BEGIN Records

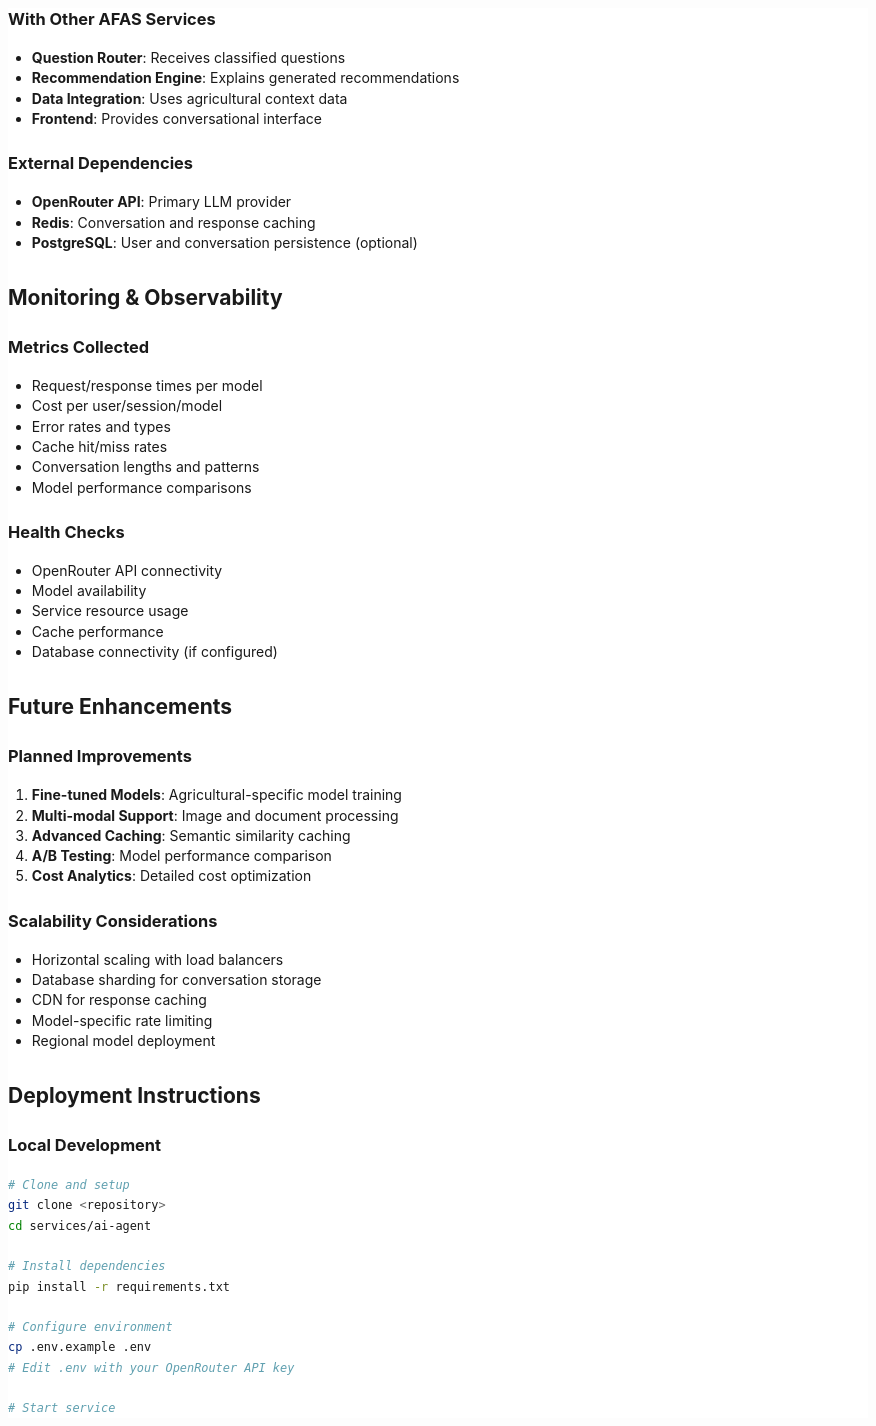 ### With Other AFAS Services
- **Question Router**: Receives classified questions
- **Recommendation Engine**: Explains generated recommendations
- **Data Integration**: Uses agricultural context data
- **Frontend**: Provides conversational interface

### External Dependencies
- **OpenRouter API**: Primary LLM provider
- **Redis**: Conversation and response caching
- **PostgreSQL**: User and conversation persistence (optional)

## Monitoring & Observability

### Metrics Collected
- Request/response times per model
- Cost per user/session/model
- Error rates and types
- Cache hit/miss rates
- Conversation lengths and patterns
- Model performance comparisons

### Health Checks
- OpenRouter API connectivity
- Model availability
- Service resource usage
- Cache performance
- Database connectivity (if configured)

## Future Enhancements

### Planned Improvements
1. **Fine-tuned Models**: Agricultural-specific model training
2. **Multi-modal Support**: Image and document processing
3. **Advanced Caching**: Semantic similarity caching
4. **A/B Testing**: Model performance comparison
5. **Cost Analytics**: Detailed cost optimization

### Scalability Considerations
- Horizontal scaling with load balancers
- Database sharding for conversation storage
- CDN for response caching
- Model-specific rate limiting
- Regional model deployment

## Deployment Instructions

### Local Development
```bash
# Clone and setup
git clone <repository>
cd services/ai-agent

# Install dependencies
pip install -r requirements.txt

# Configure environment
cp .env.example .env
# Edit .env with your OpenRouter API key

# Start service
```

END Records

In your answer, include only the lines above starting at the line that holds "- Model availability" and ending at the line that holds "### Scalability Considerations", copied exactly.

Exercise result >>
- Model availability
- Service resource usage
- Cache performance
- Database connectivity (if configured)

## Future Enhancements

### Planned Improvements
1. **Fine-tuned Models**: Agricultural-specific model training
2. **Multi-modal Support**: Image and document processing
3. **Advanced Caching**: Semantic similarity caching
4. **A/B Testing**: Model performance comparison
5. **Cost Analytics**: Detailed cost optimization

### Scalability Considerations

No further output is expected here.